Door Lintel (18th C), Newburgh
©2023 Gazetteer for Scotland

Door Lintel (18th C), Newburgh

A town in NW Fife, situated on the southern shore of the Firth of Tay 8 miles (13 km) east southeast of Perth and a similar distance west northwest of Cupar. Under the patronage of Lindores Abbey, whose ruins stand to the east, Newburgh was created a burgh of barony by King Alexander III in 1266. The monks of the abbey cultivated apples on the slopes surrounding the town. It was confirmed as a royal burgh in 1631 and developed as a port and market town for the surrounding area. During the 18th Century the town was one of the two main ports in Fife handling flax and in the 19th century the town prospered as a centre of salmon fishing and linen, jute and linoleum manufactures.

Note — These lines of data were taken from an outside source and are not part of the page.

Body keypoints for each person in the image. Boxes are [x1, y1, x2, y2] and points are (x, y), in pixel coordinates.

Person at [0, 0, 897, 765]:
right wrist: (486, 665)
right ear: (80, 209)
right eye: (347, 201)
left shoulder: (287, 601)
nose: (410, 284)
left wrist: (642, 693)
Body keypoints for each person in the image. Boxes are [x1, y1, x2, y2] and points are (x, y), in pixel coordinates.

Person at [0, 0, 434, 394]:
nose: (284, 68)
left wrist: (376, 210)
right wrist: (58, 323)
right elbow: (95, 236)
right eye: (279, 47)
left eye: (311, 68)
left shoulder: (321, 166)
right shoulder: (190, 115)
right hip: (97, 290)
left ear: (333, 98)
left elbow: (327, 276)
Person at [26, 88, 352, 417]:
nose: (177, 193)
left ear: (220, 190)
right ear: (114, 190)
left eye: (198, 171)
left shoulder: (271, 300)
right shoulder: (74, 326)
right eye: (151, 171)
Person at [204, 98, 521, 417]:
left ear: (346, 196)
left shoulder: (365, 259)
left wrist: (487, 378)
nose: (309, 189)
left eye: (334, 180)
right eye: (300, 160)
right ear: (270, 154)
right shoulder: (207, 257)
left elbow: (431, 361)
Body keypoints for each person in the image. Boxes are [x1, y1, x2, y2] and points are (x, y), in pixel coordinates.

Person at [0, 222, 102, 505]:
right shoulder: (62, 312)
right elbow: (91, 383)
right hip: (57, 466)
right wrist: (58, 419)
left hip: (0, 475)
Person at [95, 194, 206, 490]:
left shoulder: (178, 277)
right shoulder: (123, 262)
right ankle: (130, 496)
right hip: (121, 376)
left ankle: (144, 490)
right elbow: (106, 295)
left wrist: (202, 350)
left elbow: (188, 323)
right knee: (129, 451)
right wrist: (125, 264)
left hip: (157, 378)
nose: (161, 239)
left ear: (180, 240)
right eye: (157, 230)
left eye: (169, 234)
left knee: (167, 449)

Today, industry includes civil engineering, the manufacture of clothing and the extraction of aggregates at the nearby Clatchard Quarry. There is a small industrial estate to the east of the village. Lindores Abbey Distillery ws established here in 2018, on a site which is recorded to have produced whisky more then 500 years earlier.

The Laing Museum, first opened in 1896, was gifted to the town by Alexander Laing (1808-92) who had made a collection of local and foreign antiquities. Designated a conservation area in 1969, Newburgh has a bowling club and a sailing club.